Les Femen ont-elles une âme ?

Quel talent, ces Femen ! Parvenir à incarner avec une telle intensité la vulgarité, l’inculture et l’imbécilité réunies force le respect. Bon, il est peu probable qu’elles aient eu à pratiquer la méthode de Stanislavski pour réussir cette performance : leur numéro d’hystérie extatique ne tient pas du rôle de composition. Mais elles veulent faire parler d’elles et l’on ne peut nier qu’elles y parviennent et, ce, sans jamais tomber dans la finesse.

Récemment, elles avaient organisé un show à Milan. Voulant mettre un coup de pression à Berlusconi qui présentait sa candidature aux dernières élections législatives, elles étaient arrivées désapées, peinturlurées et belliqueuses comme à leur habitude. Elles scandaient « Basta Sylvio », imaginant naïvement bouter l’animateur des soirées « bunga bunga » par la seule force de trois paires de nénés.

Et c’est avec leur immuable modus operandi qu’elles s’étaient rendues à Rome, sur la place Saint-Pierre, afin de houspiller le Pape dès qu’il apparaîtrait à son balcon. L’annonce qu’il fit, par la suite, de son départ dut convaincre définitivement nos pétroleuses de l’efficacité redoutable de leurs strip-teases militants. Ces mouches du coche de la condition féminine sont tellement persuadées d’œuvrer pour le progrès, la justice et l’humour, qu’elles osent tout, comme disait Audiard. « Nous irons jusqu’au bout. » déclare leur cheftaine blonde, comme un défi lancé aux tenants du patriarcat totalitaire et obscurantiste dans lequel nous vivons. Au bout de quoi ? Si c’est au bout de la bêtise, le terminus s’approche.

Bien sûr, leurs manifestations mammaires amusent, outre quelques punks à chiens, l’inévitable Caroline Fourest qui s’est chargée de rédiger leur Légende Dorée. L’essayiste a réalisé un film de propagande diffusé en prime time à la gloire de celles qui montrent leurs seins – et plus, si affinités – à tous les passants. Un documentaire garanti sans aucun recul, comme elle en a le secret, canonisant cette poignée d’agitées qui ridiculisent celles qu’elles prétendent représenter.

L’avocat du diable rappellera leur éthique à géométrie variable : elles ont une fâcheuse tendance à se considérer plénipotentiaires face à ceux qui ne pensent pas comme elles – si l’on veut bien considérer qu’elles pensent. Elles parlent beaucoup de « liberté » et de « démocratie » mais en y donnant un sens très nord-coréen.
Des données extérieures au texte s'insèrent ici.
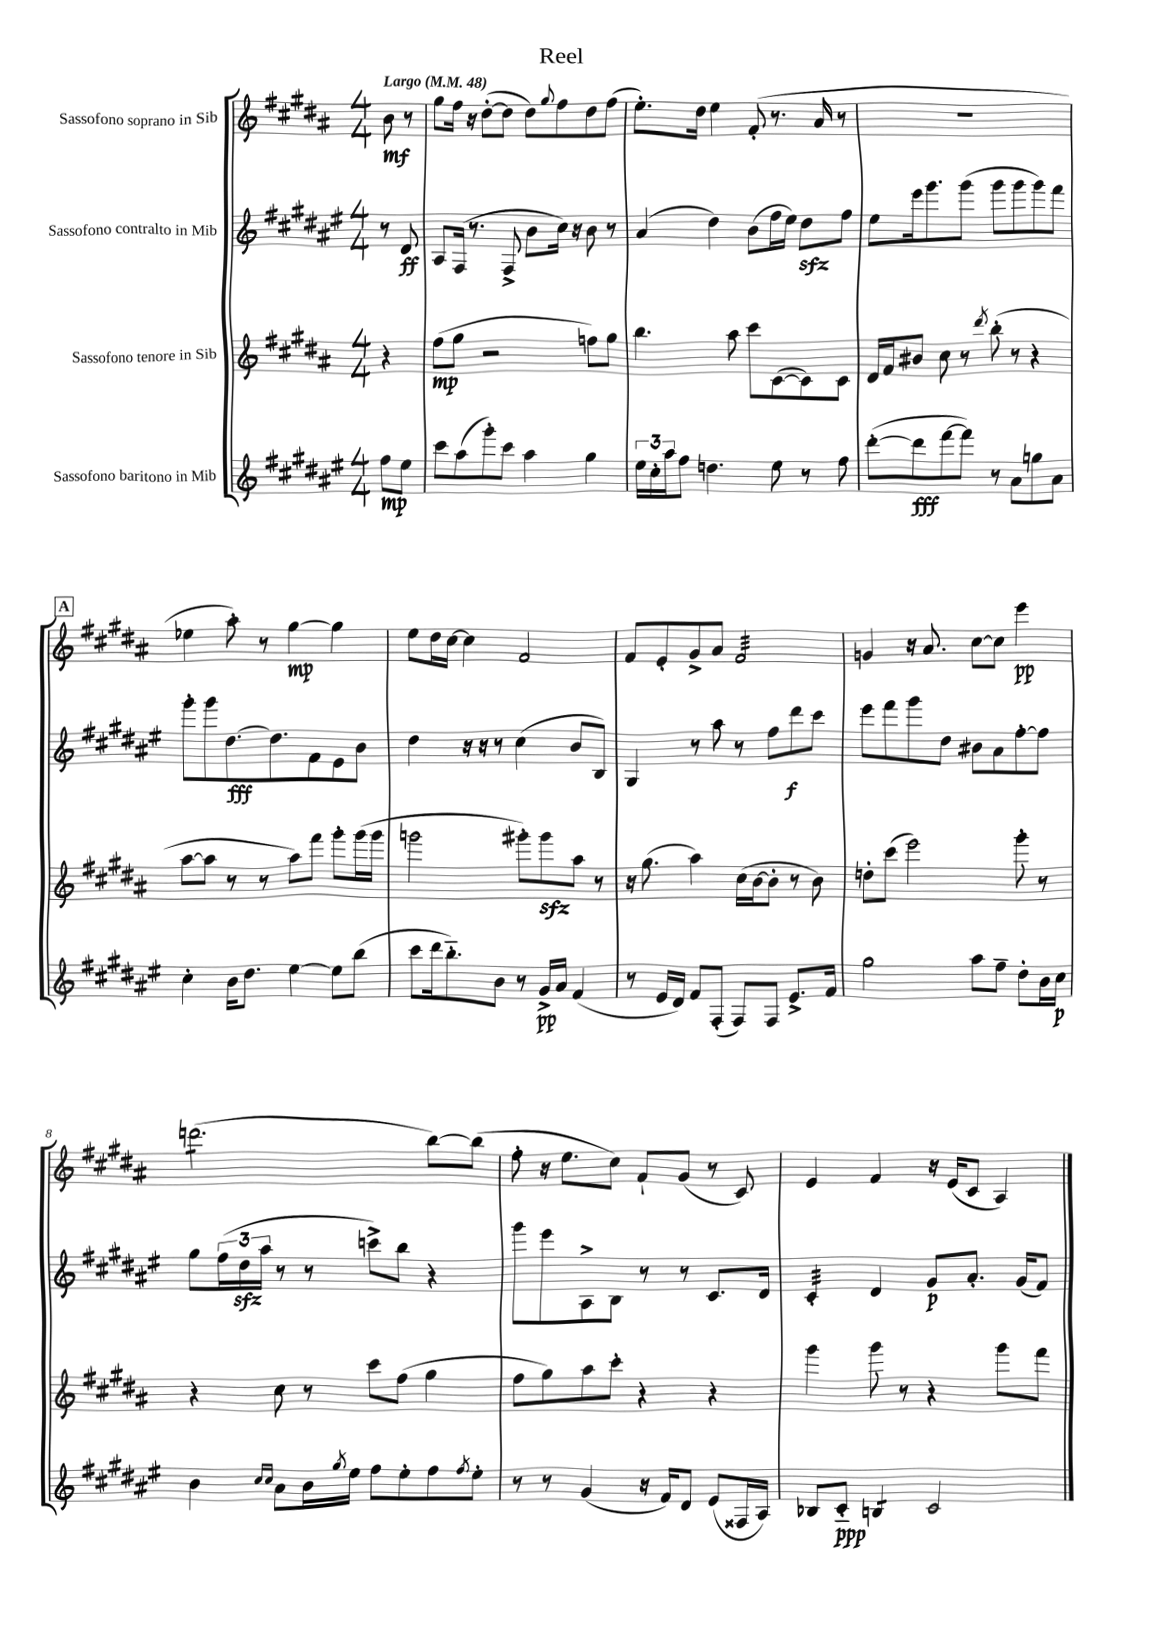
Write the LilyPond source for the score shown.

Rejoignant ici les intégristes de toutes obédiences, elles estiment que l’erreur n’a pas de droits. Une philosophie un brin totalitaire qu’elles assument sans fausse pudeur. « En tant que féministes, nous considérons que nous devons avoir un avis sur tout, pas seulement sur les sujets qui ne concernent que les femmes. Sur la mondialisation, sur le réchauffement climatique, sur tout. », affirme Inna qui ne doute de rien. On peut craindre qu’elle n’ait les yeux plus gros que le cerveau.
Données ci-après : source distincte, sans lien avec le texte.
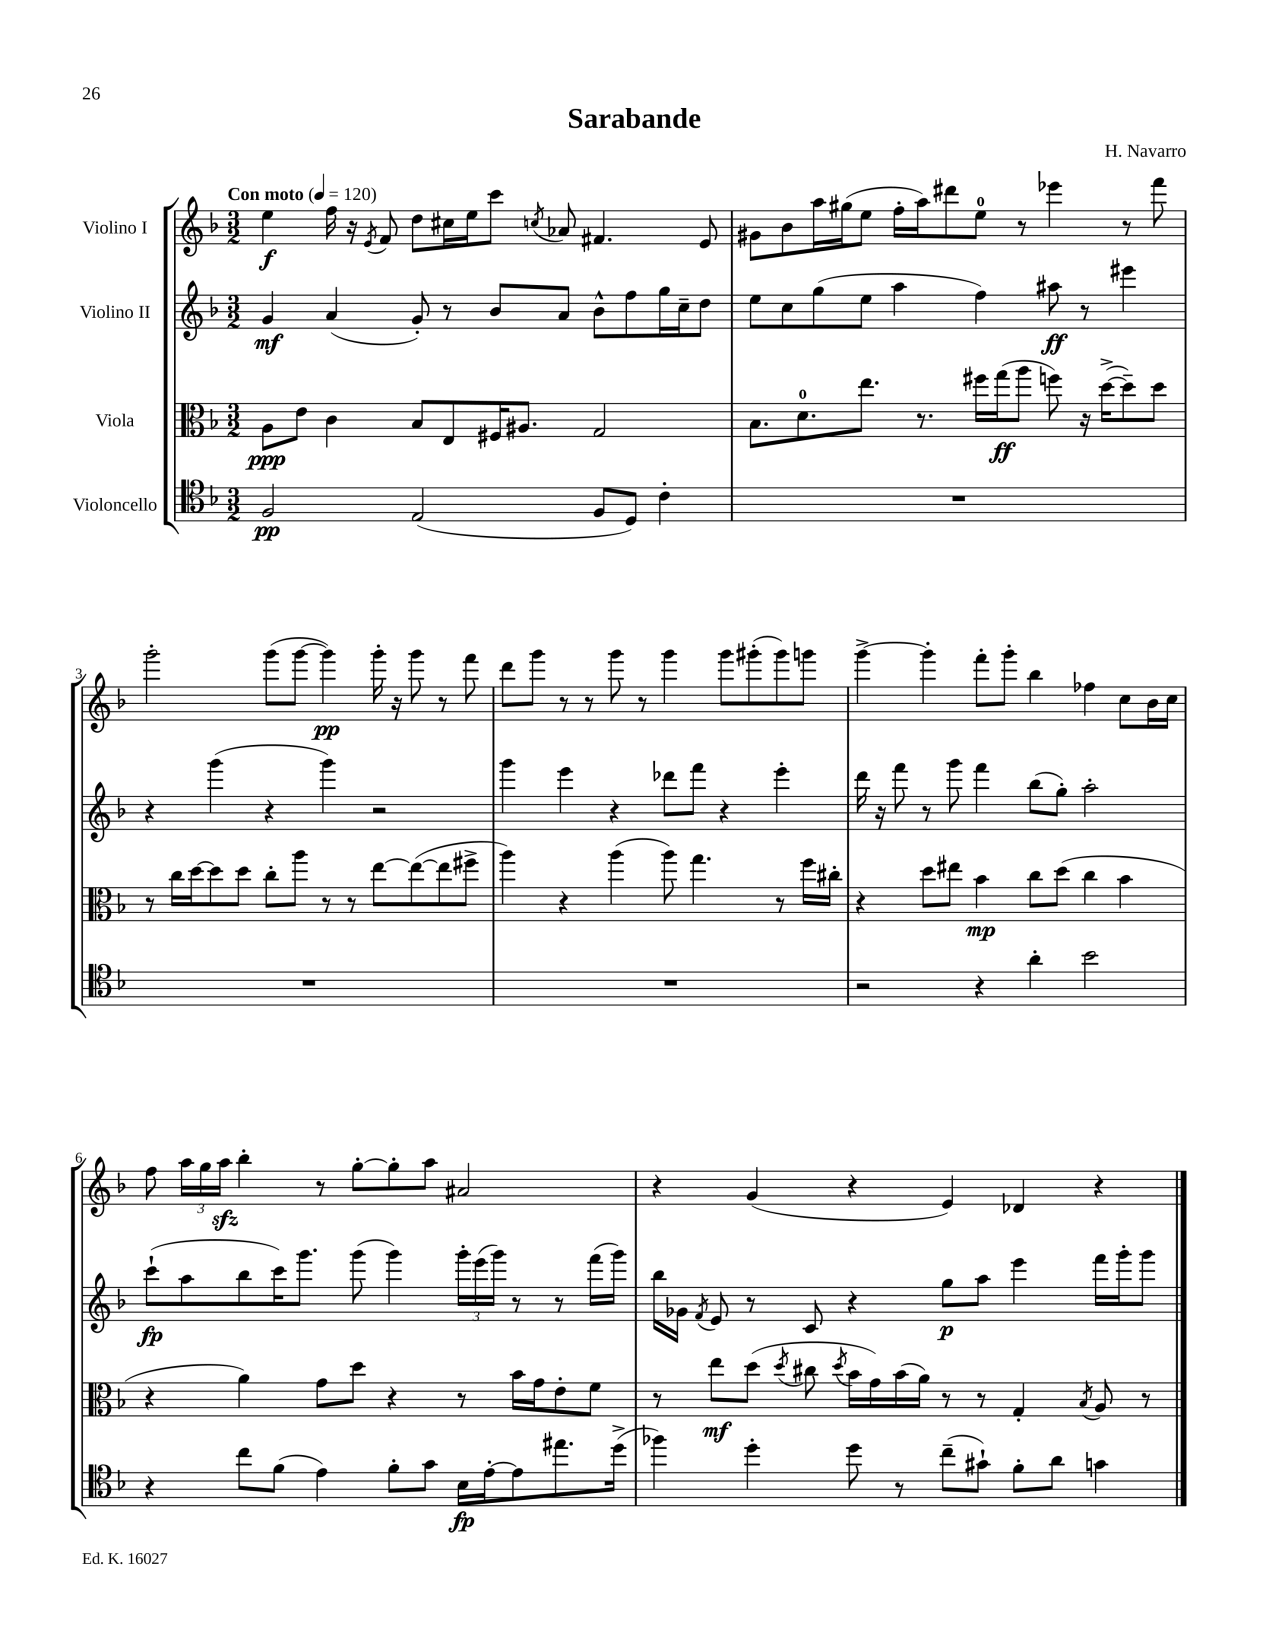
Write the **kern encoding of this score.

**kern	**dynam	**kern	**dynam	**kern	**dynam	**kern	**dynam
*part4	*part4	*part3	*part3	*part2	*part2	*part1	*part1
*staff4	*staff4	*staff3	*staff3	*staff2	*staff2	*staff1	*staff1
*I"Violoncello	*	*I"Viola	*	*I"Violino II	*	*I"Violino I	*
*clefC4	*	*clefC3	*	*clefG2	*	*clefG2	*
*k[b-]	*	*k[b-]	*	*k[b-]	*	*k[b-]	*
*M3/2	*	*M3/2	*	*M3/2	*	*M3/2	*
*MM120	*	*MM120	*	*MM120	*	*MM120	*
=1	=1	=1	=1	=1	=1	=1	=1
!	!	!	!	!	!	!LO:TX:a:B:t=Con moto	!
2F/	pp	8A\L	ppp	4g/	mf	4ee\	f
.	.	8e\J	.	.	.	.	.
.	.	4c\	.	(4a/	.	16ff\	.
.	.	.	.	.	.	16r	.
.	.	.	.	.	.	8qe/	.
.	.	.	.	.	.	8f/	.
(2E/	.	8B-/L	.	8g'/)	.	8dd\L	.
.	.	8E/	.	8r	.	16cc#X\L	.
.	.	.	.	.	.	16ee\J	.
.	.	16F#X/K	.	8b-/L	.	8ccc\J	.
.	.	8.A#X/J	.	.	.	.	.
.	.	.	.	.	.	8qccn/	.
.	.	.	.	8a/J	.	8a-X/	.
8F/L	.	2G/	.	8b-^^\L	.	4.f#X/	.
8D/J)	.	.	.	8ff\	.	.	.
4c'\	.	.	.	16gg\L	.	.	.
.	.	.	.	16cc~\J	.	.	.
.	.	.	.	8dd\J	.	8e/	.
=2	=2	=2	=2	=2	=2	=2	=2
1.r	.	8.B-\L	.	8ee\L	.	8g#X\L	.
.	.	.	.	8cc\	.	8b-\	.
.	.	8.d\	.	.	.	.	.
.	.	.	.	(8gg\	.	16aa\L	.
.	.	.	.	.	.	(16gg#X\J	.
.	.	8.ee\J	.	8ee\J	.	8ee\J	.
.	.	.	.	4aa\	.	16ff'\LL	.
.	.	8.r	.	.	.	16aa\J)	.
.	.	.	.	.	.	8ddd#X\	.
.	.	16ff#X\LL	.	4ff\)	.	8ee\J	.
.	.	(16gg\J	ff	.	.	.	.
.	.	8aa\J	.	.	.	8r	.
.	.	8ffn\)	.	8aa#X\	ff	4eee-X\	.
.	.	16r	.	8r	.	.	.
.	.	([16dd^\KL	.	.	.	.	.
.	.	8dd~\])	.	4eee#X\	.	8r	.
.	.	8dd\J	.	.	.	8fff\	.
!!LO:LB:g=z
=3	=3	=3	=3	=3	=3	=3	=3
1.r	.	8r	.	4r	.	2ggg'\	.
.	.	16cc\LL	.	.	.	.	.
.	.	[16dd\J	.	.	.	.	.
.	.	8dd\]	.	(4ggg\	.	.	.
.	.	8dd\J	.	.	.	.	.
.	.	8cc'\L	.	4r	.	(8ggg\L	.
.	.	8aa\J	.	.	.	[8ggg\J	.
.	.	8r	.	4ggg\)	.	4ggg\])	pp
.	.	8r	.	.	.	.	.
.	.	[8ee\L	.	2r	.	16ggg'\	.
.	.	.	.	.	.	16r	.
.	.	(8ee\_	.	.	.	8ggg\	.
.	.	8ee\]	.	.	.	8r	.
.	.	8ff#X^\J	.	.	.	8fff\	.
=4	=4	=4	=4	=4	=4	=4	=4
1.r	.	4aa\)	.	4ggg\	.	8ddd\L	.
.	.	.	.	.	.	8ggg\J	.
.	.	4r	.	4eee\	.	8r	.
.	.	.	.	.	.	8r	.
.	.	(4aa\	.	4r	.	8ggg\	.
.	.	.	.	.	.	8r	.
.	.	8aa\)	.	8ddd-X\L	.	4ggg\	.
.	.	4.gg\	.	8fff\J	.	.	.
.	.	.	.	4r	.	8ggg\L	.
.	.	.	.	.	.	(8ggg#X'\	.
.	.	8r	.	4eee'\	.	8ggg#\)	.
.	.	16ff\LL	.	.	.	8gggn\J	.
.	.	16cc#X'\JJ	.	.	.	.	.
=5	=5	=5	=5	=5	=5	=5	=5
2r	.	4r	.	16ddd\	.	[4ggg^\	.
.	.	.	.	16r	.	.	.
.	.	.	.	8fff\	.	.	.
.	.	8dd\L	.	8r	.	4ggg'\]	.
.	.	8ee#X\J	.	8ggg\	.	.	.
4r	.	4b-\	mp	4fff\	.	8fff'\L	.
.	.	.	.	.	.	8ggg'\J	.
4a'\	.	8cc\L	.	(8bb-\L	.	4bb-\	.
.	.	(8dd\J	.	8gg'\J)	.	.	.
2b-\	.	4cc\	.	2aa'\	.	4ff-X\	.
.	.	4b-\	.	.	.	8cc\L	.
.	.	.	.	.	.	16b-\L	.
.	.	.	.	.	.	16cc\JJ	.
!!LO:LB:g=z
=6	=6	=6	=6	=6	=6	=6	=6
4r	.	4r	.	(8ccc`\L	fp	8ff\	.
.	.	.	.	8aa\	.	24aa\LL	.
.	.	.	.	.	.	24gg\	.
.	.	.	.	.	.	24aazz\JJ	.
8cc\L	.	4a\)	.	8bb-\	.	4bb-'\	.
(8f\J	.	.	.	16ccc\K)	.	.	.
.	.	.	.	8.ggg\J	.	.	.
4e\)	.	8g\L	.	.	.	8r	.
.	.	8dd\J	.	(8ggg\	.	[8gg'\L	.
8f'\L	.	4r	.	4ggg\)	.	8gg'\]	.
8g\J	.	.	.	.	.	8aa\J	.
16B-\LL	fp	8r	.	24ggg'\LL	.	2a#X/	.
.	.	.	.	(24eee\	.	.	.
[16e'\J	.	.	.	.	.	.	.
.	.	.	.	24ggg\JJ)	.	.	.
8e\]	.	16b-\LL	.	8r	.	.	.
.	.	16g\J	.	.	.	.	.
8.ee#X\	.	8e'\	.	8r	.	.	.
.	.	8f\J	.	(16fff\LL	.	.	.
(16dd^\Jk	.	.	.	16ggg\JJ)	.	.	.
=7	=7	=7	=7	=7	=7	=7	=7
4ff-X\)	.	8r	.	16bb-\LL	.	4r	.
.	.	.	.	16g-X\JJ	.	.	.
.	.	.	.	8qf/	.	.	.
.	.	8ee\L	mf	8e/	.	.	.
4dd'\	.	(8dd\J	.	8r	.	(4g/	.
.	.	8qdd/	.	.	.	.	.
.	.	8cc#X\	.	8c/	.	.	.
.	.	8qdd/	.	.	.	.	.
8dd\	.	16b-\LL	.	4r	.	4r	.
.	.	16g\)	.	.	.	.	.
8r	.	(16b-\	.	.	.	.	.
.	.	16a\JJ)	.	.	.	.	.
(8cc~\L	.	8r	.	8gg\L	p	4e/)	.
8g#X`\J)	.	8r	.	8aa\J	.	.	.
8f'\L	.	4G'/	.	4eee\	.	4d-X/	.
8a\J	.	.	.	.	.	.	.
.	.	8qB-/	.	.	.	.	.
4gn\	.	8A/	.	16fff\LL	.	4r	.
.	.	.	.	16ggg'\J	.	.	.
.	.	8r	.	8ggg\J	.	.	.
==	==	==	==	==	==	==	==
*-	*-	*-	*-	*-	*-	*-	*-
Spécialistes de l’oxymore, les Femen n’hésitent pas à qualifier leurs interventions d’ « agressives » en même temps que « pacifistes ». Les nombreuses vidéos qui montrent leurs exploits confirment le premier épithète. Moins le second. Quand elles ne trimballent pas des extincteurs qu’elles vident sur la foule, elles optent pour la distribution de gifles et coups de pieds pacifistes. Malheureusement pour elles, certains de leurs opposants, plutôt que de tendre l’autre joue, optent pour un contre-don de middle-kicks peu évangéliques. Estimant tout à coup que le jeu n’est plus rigolo, elles s’en vont, chouinantes, rapporter à qui veut les entendre qu’elles sont victimes de vilains méchants qui leur font des misères. Omnes enim qui acceperint gladium, gladio peribunt

Ces créatures feraient passer la femme de Cro-Magnon pour une précieuse. Leur prédilection pour la coprolalie, le blasphème, l’exhibitionnisme, le pugilat et le sabotage suscitent évidemment l’enthousiasme des quelques idéologues fossilisés abonnés à Charlie Hebdo. Si la plupart de ces agissements relèvent de la petite délinquance, ce sont également des symptômes. À vue de nez, je leur conseillerais l’exorcisme.

Sinon, je voulais ajouter un truc, mais j’ai oublié quoi.